Ein Mann in der Wüste Ägyptens wirft einen Blick hinauf zur gleißenden Sonne am Himmel. Er ist auf dem Weg von Syene nach Alexandria. Seine Mission: Nichts weniger als die Vermessung der Erde! Sein Instrument: Eben jene Sonne. Es ist das dritte Jahrhundert vor der Zeitenwende und der Mann ist griechischer Gelehrter und Philosoph, der Leiter der berühmten Bibliothek in Alexandria. Sein Name: Eratosthenes von Kyrene.
Frühjahr 2021, italienische und deutsche Schülerinnen und Schüler blicken ebenfalls gespannt zum Firmament in der Hoffnung auf einen wolkenfreien Himmel. Sie sind mit Lineal und Maßband bewaffnet, um den Umfang der Erde zu messen. Nach der gleichen Methode wie Eratosthenes knapp 2500 Jahre vorher. Die Schülerinnen und Schüler sind von der Albert-Schweitzer-Schule in Kassel und dem Liceo Scientifico Copernico in Bologna. Ihre beiden Lehrer, Jörg Steiper und Carlo Bertoni, nahmen über den Landesverband Hessen des MNU und den AIF-Regionalverband der Emilia-Romagna Kontakt auf, um gemeinsam während der Distanzunterrichtsphase ein Projekt durchzuführen. Genauer: Ihre jeweiligen Schülerinnen und Schüler wollen zusammen ein Projekt durchführen.
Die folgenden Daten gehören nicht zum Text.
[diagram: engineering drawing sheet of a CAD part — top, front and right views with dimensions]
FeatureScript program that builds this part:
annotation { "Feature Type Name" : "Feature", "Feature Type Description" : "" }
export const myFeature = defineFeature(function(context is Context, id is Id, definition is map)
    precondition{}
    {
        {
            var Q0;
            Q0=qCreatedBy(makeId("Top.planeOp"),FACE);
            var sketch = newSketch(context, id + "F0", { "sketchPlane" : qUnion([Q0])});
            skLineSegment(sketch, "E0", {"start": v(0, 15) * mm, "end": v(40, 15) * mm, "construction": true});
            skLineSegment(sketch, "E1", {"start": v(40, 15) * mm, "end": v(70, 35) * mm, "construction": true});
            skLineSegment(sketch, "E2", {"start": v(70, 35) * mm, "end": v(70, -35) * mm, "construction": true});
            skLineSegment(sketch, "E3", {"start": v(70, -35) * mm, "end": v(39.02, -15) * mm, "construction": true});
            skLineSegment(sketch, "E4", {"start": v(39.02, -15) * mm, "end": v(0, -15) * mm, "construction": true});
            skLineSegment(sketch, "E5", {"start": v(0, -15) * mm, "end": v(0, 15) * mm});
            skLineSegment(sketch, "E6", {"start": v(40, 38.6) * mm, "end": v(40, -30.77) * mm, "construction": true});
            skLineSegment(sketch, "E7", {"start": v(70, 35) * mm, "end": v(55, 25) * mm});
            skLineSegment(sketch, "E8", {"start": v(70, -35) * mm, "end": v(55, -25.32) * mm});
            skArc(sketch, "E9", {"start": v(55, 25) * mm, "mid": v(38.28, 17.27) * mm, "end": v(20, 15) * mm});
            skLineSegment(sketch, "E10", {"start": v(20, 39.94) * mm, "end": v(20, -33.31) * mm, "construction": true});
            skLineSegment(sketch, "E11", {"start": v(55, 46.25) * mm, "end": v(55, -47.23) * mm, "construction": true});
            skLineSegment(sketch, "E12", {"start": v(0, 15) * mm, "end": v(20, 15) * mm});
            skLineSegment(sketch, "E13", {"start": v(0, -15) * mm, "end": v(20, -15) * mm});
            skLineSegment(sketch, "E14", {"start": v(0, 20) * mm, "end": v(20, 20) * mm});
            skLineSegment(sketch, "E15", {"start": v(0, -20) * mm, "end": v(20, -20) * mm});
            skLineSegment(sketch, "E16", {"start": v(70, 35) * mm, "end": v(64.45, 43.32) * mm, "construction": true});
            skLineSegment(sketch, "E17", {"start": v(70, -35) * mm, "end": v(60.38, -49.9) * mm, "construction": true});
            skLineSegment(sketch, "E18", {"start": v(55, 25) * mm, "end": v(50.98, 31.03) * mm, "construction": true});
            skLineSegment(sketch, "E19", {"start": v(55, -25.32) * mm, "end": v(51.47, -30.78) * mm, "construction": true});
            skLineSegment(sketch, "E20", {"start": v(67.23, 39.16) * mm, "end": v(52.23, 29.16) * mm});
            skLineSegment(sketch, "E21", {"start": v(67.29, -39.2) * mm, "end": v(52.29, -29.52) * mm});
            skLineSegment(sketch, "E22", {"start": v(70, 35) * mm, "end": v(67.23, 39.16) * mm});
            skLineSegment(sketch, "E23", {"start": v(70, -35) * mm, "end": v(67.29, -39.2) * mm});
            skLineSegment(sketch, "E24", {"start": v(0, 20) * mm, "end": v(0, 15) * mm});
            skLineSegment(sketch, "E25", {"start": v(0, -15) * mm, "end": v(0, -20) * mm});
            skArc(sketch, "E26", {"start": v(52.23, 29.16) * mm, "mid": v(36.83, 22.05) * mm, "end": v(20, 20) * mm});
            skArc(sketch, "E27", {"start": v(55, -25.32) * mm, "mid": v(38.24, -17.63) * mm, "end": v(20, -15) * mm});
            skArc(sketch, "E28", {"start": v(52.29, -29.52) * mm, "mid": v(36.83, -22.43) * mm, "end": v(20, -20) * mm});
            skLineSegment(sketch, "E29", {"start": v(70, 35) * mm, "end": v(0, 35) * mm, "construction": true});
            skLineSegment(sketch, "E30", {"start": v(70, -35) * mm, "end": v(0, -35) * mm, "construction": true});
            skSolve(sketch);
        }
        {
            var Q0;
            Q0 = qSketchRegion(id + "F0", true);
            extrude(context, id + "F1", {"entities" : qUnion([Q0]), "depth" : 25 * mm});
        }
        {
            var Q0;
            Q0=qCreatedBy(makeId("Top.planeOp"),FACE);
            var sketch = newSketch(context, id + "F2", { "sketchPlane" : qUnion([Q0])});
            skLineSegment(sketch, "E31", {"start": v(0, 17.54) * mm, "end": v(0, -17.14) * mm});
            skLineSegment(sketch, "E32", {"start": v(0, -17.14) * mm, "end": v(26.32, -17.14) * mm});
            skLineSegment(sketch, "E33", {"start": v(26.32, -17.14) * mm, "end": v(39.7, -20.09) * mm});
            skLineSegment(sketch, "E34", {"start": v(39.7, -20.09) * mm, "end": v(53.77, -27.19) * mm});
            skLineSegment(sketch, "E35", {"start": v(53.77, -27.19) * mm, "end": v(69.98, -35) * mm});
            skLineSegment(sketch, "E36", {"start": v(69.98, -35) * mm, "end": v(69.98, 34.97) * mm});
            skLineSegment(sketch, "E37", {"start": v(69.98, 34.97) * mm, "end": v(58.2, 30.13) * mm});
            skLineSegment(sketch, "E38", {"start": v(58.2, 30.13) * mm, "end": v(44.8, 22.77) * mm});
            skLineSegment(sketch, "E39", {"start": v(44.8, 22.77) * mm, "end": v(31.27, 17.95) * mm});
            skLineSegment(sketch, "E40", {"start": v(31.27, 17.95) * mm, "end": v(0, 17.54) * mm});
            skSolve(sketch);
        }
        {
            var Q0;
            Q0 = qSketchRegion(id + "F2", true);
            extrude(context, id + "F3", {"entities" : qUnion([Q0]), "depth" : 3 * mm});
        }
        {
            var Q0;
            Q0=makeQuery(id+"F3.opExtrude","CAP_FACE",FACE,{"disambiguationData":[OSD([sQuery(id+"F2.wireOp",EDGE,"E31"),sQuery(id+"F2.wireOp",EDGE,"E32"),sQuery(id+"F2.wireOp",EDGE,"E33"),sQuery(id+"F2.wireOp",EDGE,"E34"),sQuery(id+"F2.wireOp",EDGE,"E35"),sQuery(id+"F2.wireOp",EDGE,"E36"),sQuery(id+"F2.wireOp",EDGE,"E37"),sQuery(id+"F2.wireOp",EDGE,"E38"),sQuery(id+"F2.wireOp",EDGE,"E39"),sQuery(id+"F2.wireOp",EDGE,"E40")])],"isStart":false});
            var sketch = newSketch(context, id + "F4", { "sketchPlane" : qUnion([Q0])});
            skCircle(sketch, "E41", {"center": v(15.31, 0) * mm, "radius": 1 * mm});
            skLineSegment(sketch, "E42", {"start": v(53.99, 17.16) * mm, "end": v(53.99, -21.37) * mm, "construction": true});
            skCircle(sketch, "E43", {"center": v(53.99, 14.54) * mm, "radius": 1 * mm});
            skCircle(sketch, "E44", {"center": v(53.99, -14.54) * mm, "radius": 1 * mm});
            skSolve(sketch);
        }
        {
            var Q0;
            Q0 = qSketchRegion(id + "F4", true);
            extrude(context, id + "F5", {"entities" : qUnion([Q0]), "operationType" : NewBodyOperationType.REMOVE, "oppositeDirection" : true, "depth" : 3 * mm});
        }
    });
Die Ursache für den Distanzunterricht ist dabei gleichzeitig das größte Problem: Wie geht man inmitten der schlimmsten Pandemie des 21. Jahrhunderts mit all ihren Beschränkungen beim Reisen zusammen ein internationales Projekt an?!? Die Lösung liegt in der gewählten Aufgabe. Für die Vermessung des Erdumfangs nach Eratosthenes benötigt man Schattenmessungen an weit von einender entfernt liegenden Punkten der Erde. Bologna und Kassel sind knapp 800 Kilometer Luftlinie voneinander entfernt und liegt fast auf dem gleichen Längengrad. Damit sind die Bedingungen für diese Aufgabe fast ideal!
Über mehrere Wochen beschäftigen sich die Schülerinnen und Schüler aus beiden Nationen in gemischten Teams mit dem geschichtlichen und wissenschaftlichen Hintergründen, kommunizieren dabei online, treffen Absprachen, planen ihre Experimente und führen diese trotz aller schulischen und wetterbedingten Widrigkeiten erfolgreich durch und bestimmen den Erdumfang ähnlich genau wie ihr historisches Vorbild. Am Ende erstellt jede Gruppe einen gemeinsamen Forschungsbericht bzw. -präsentation.
Später berichten die Schülerinnen und Schüler, welche Probleme sie dabei zu bewältigen hatten. Das Spektrum reichte dabei von Sprachproblemen, über nicht eingehaltene Terminabsprachen, schlechtem Wetter in Deutschland bis hin zu der Klausurenphase in der italienischen Schule. Alle diese Probleme konnten die Schülerinnen und Schüler aber nicht aufhalten und wurden gelöst! Erstaunlicherweise wurde kaum über fachliche, mathematische oder physikalische Probleme berichtet. Diese haben die Schülerinnen und Schüler so problemlos gemeistert, dass es ihnen gar nicht auffiel. Am Ende wurde davon berichtet, wieviel Spaß das Projekt gemacht hat und die allermeisten würden sofort wieder das gleiche oder ein ähnliches Projekt angehen.